**What you have to do**
Copy out every entry that follows, without a single picture.

(Items listed in a dataset)
——————————

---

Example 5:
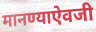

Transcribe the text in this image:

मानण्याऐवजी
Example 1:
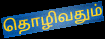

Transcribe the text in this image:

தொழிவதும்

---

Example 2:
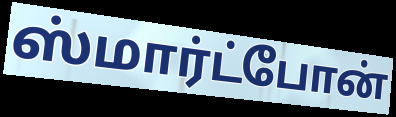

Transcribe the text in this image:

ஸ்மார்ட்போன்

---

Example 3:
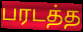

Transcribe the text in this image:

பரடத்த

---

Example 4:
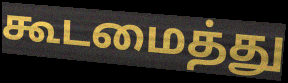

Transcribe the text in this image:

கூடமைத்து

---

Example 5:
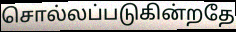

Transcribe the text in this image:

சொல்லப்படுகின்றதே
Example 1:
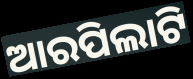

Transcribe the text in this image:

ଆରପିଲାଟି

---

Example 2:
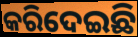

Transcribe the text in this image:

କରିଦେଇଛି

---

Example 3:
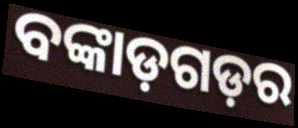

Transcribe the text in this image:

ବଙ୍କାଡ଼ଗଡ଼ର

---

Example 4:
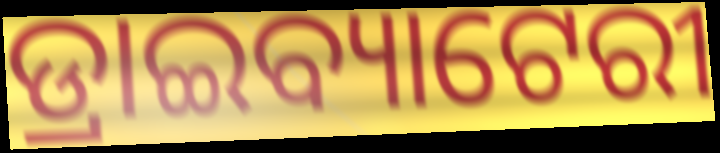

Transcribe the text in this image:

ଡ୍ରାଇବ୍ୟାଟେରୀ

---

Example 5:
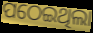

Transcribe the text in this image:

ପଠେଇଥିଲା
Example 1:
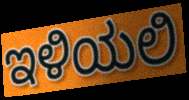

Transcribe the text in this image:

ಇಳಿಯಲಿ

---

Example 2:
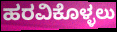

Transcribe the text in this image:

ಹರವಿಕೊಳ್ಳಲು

——————————

**Exercise output**
---

Example 5:

Transcribe the text in this image:

मानण्याऐवजी
Example 1:

Transcribe the text in this image:

தொழிவதும்

---

Example 2:

Transcribe the text in this image:

ஸ்மார்ட்போன்

---

Example 3:

Transcribe the text in this image:

பரடத்த

---

Example 4:

Transcribe the text in this image:

கூடமைத்து

---

Example 5:

Transcribe the text in this image:

சொல்லப்படுகின்றதே
Example 1:

Transcribe the text in this image:

ଆରପିଲାଟି

---

Example 2:

Transcribe the text in this image:

କରିଦେଇଛି

---

Example 3:

Transcribe the text in this image:

ବଙ୍କାଡ଼ଗଡ଼ର

---

Example 4:

Transcribe the text in this image:

ଡ୍ରାଇବ୍ୟାଟେରୀ

---

Example 5:

Transcribe the text in this image:

ପଠେଇଥିଲା
Example 1:

Transcribe the text in this image:

ಇಳಿಯಲಿ

---

Example 2:

Transcribe the text in this image:

ಹರವಿಕೊಳ್ಳಲು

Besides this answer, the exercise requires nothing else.